I have two data sets Hdata.txt and Edata.txt that are tab delimited. Both data sets contain information about two groups of people. The first column in both data sets contains the last name of the individual. I wrote a perl program to make a comparison and print out the individuals that are in BOTH data sets.
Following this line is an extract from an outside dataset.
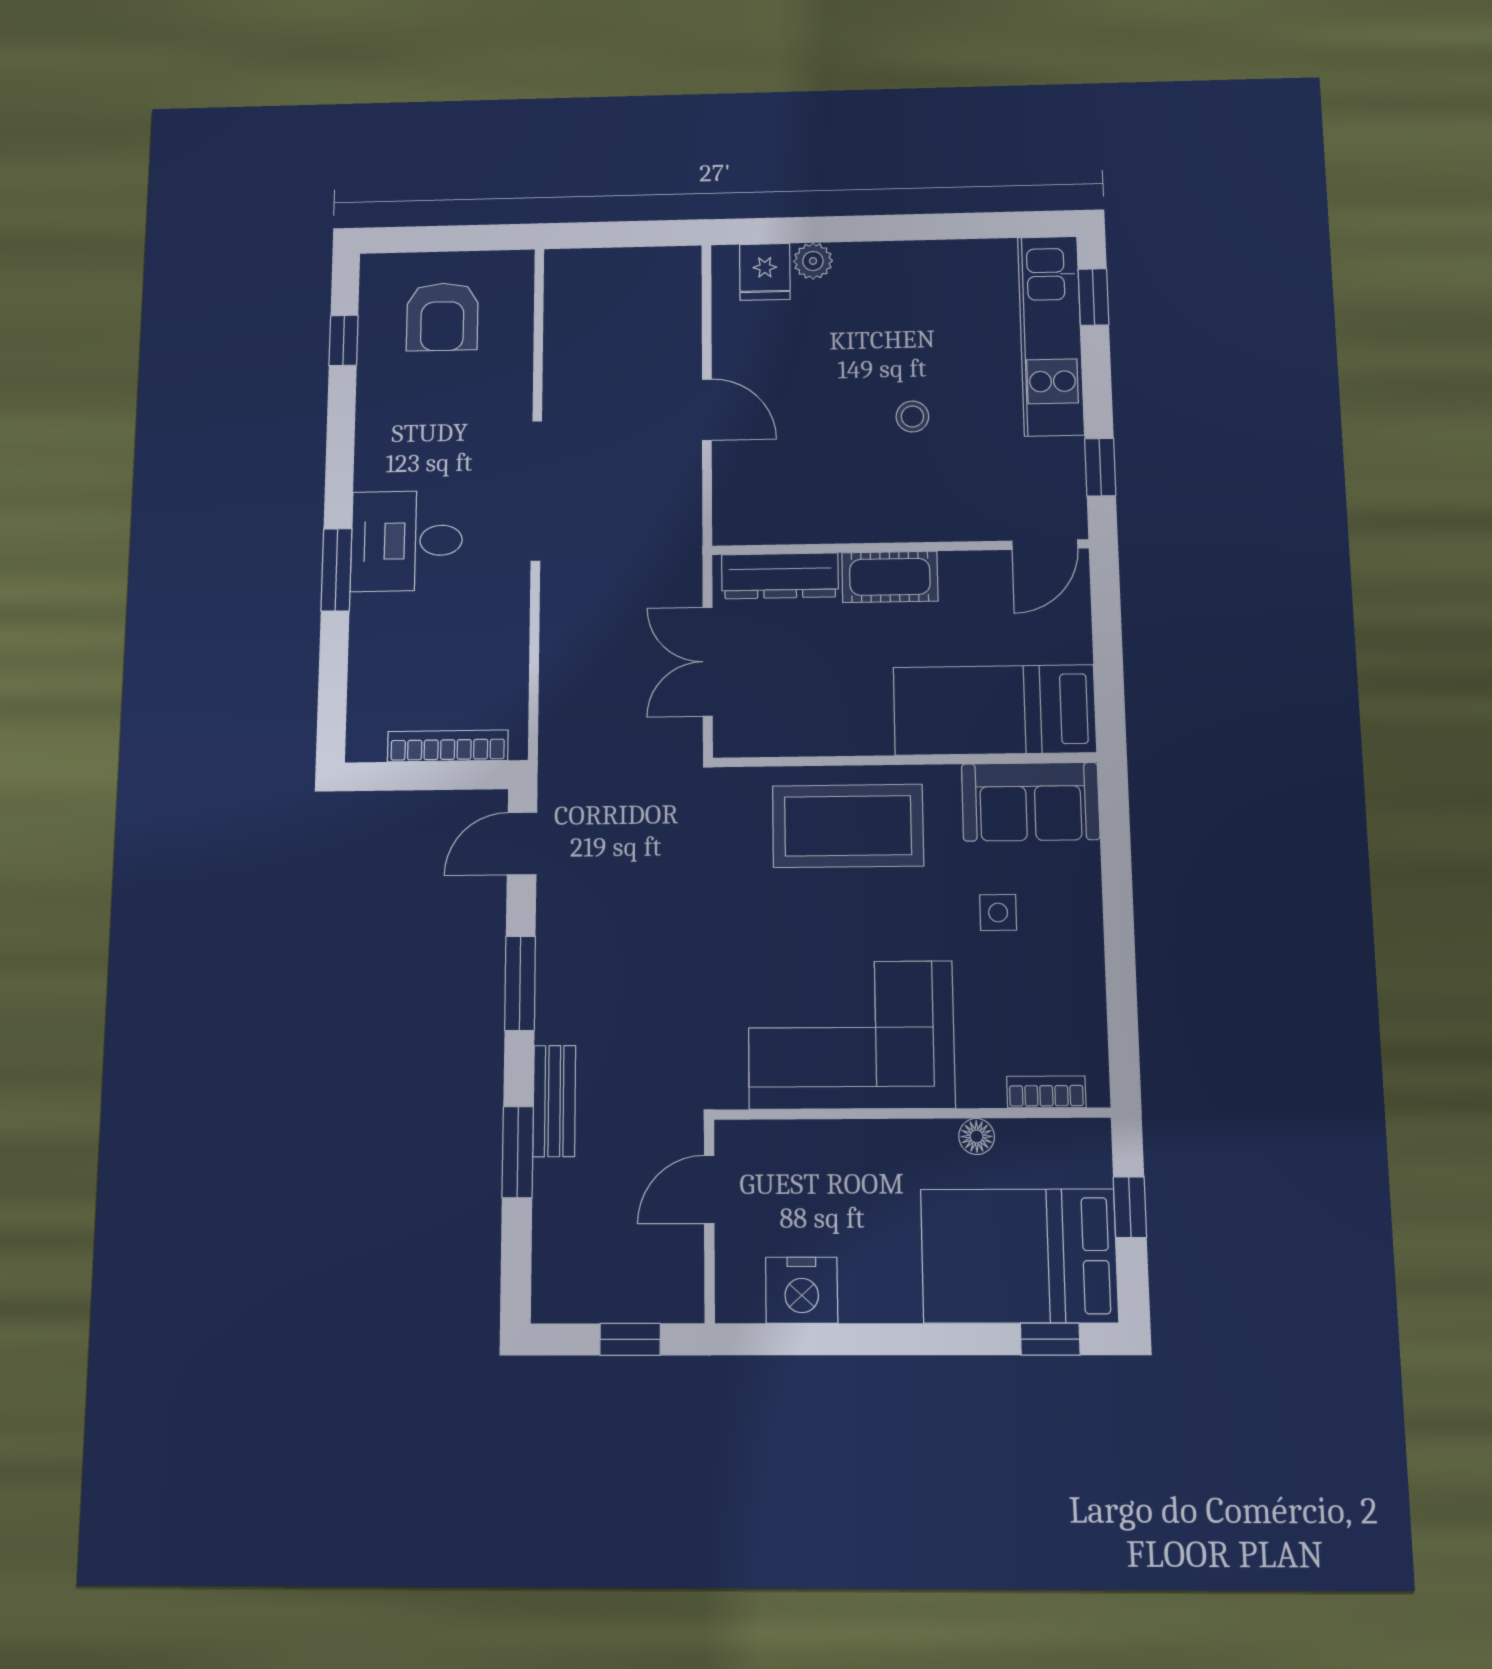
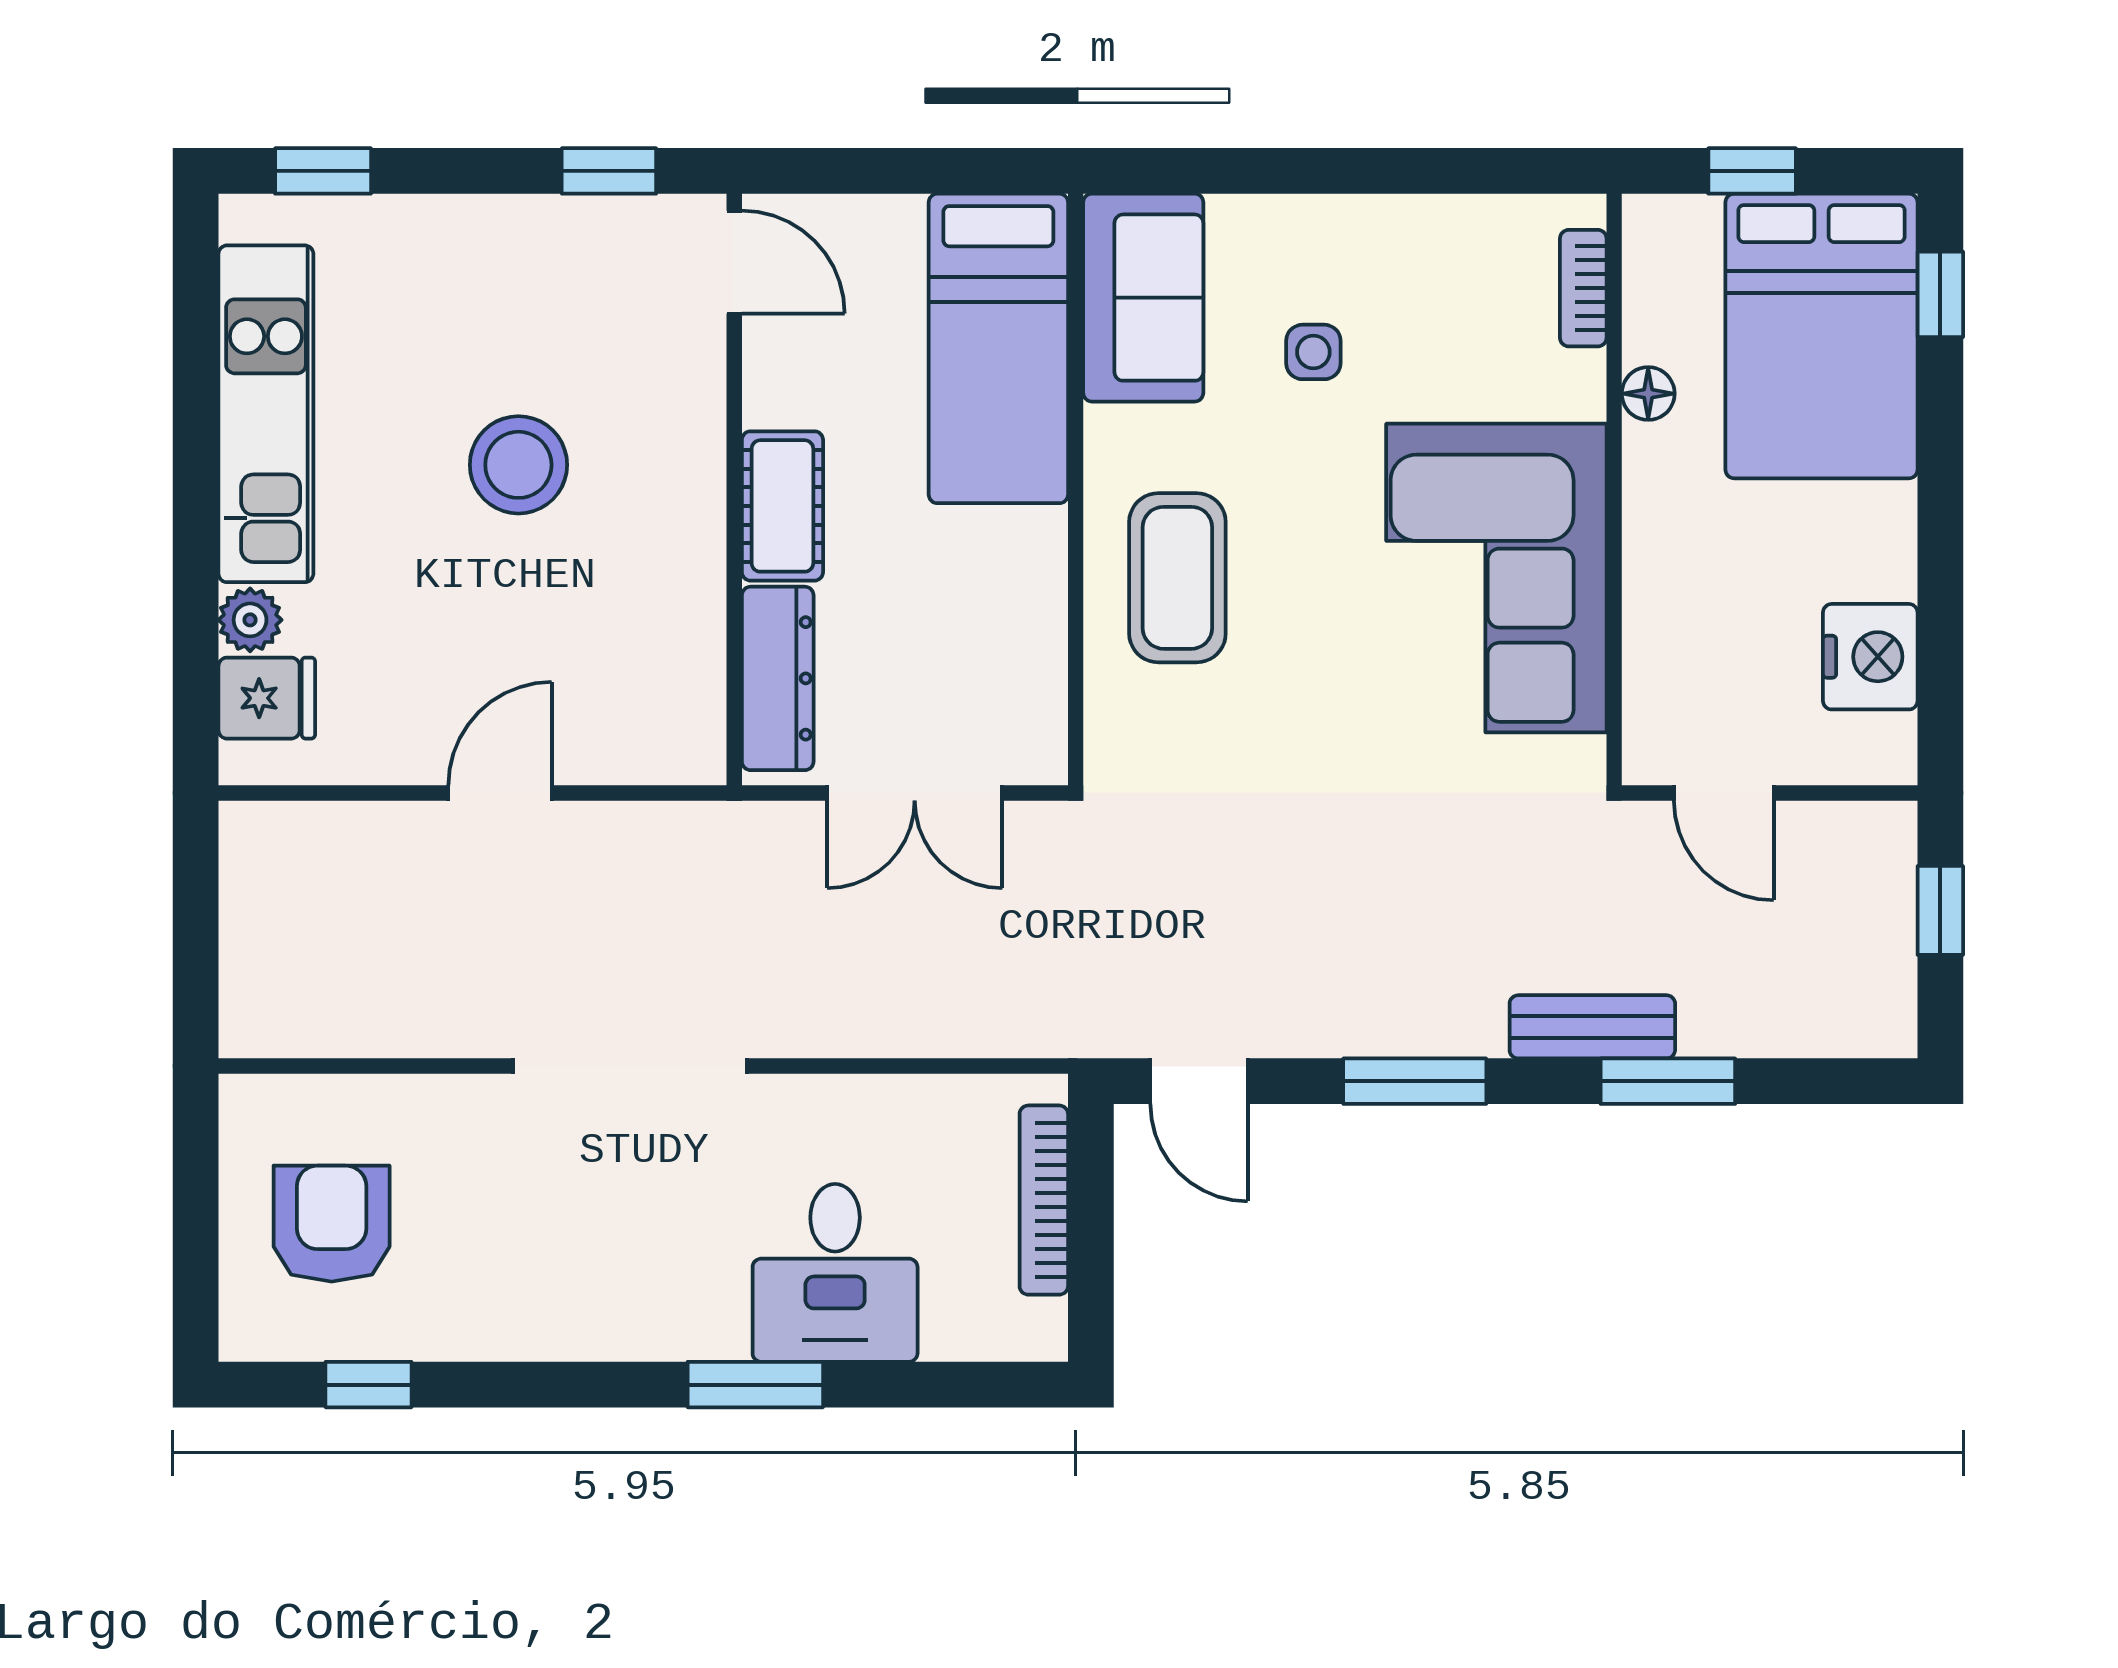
armchair: (442, 317) -> (332, 1224), turned -90
kitchen unit: (1051, 335) -> (266, 414), moved, turned -90
stool: (912, 416) -> (518, 465), width x1.89, depth x1.89
desk: (407, 541) -> (835, 1273), moved
coffee table: (848, 826) -> (1177, 578), width x0.73, depth x0.76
Both of my files are huge and to run this program it takes more than an hour so I was wondering if there is a better way to do this.
I appreciate your help,
Thanks
Here is the program
#!/usr/bin/perl _w
open(Hdata, "Hdata.txt") || die "Can not open the file1\n";
open(Edata, "Edata.txt") || die "Can not open the file2\n";
open(outdata, ">Match.txt") || die "Can not open the file3\n";
# Reads the data #
@H=<Hdata>;
@E=<Edata>;
for($j=1; $j<=$#H; $j++){
for($k=1; $k<=$#E; $k++){
$l1=$H[$j];
chomp $l1;
@line1 = split(/\t/,$l1);
$l2=$E[$k];
chomp $l2;
@line2 = split(/\t/,$l2);
$flag=0;
for($i=1; $i<=$#line1; $i++){
if ($line1[$i] ne $line2[$i]){
$flag=1;
last;
} # end if
}# end for i
if ($flag==0){
print outdata "$line1[0]\t$line2[0]\n";
}#end if
} # end for k
} # end for j
close(Hdata);
close(Edata);
close(outdata);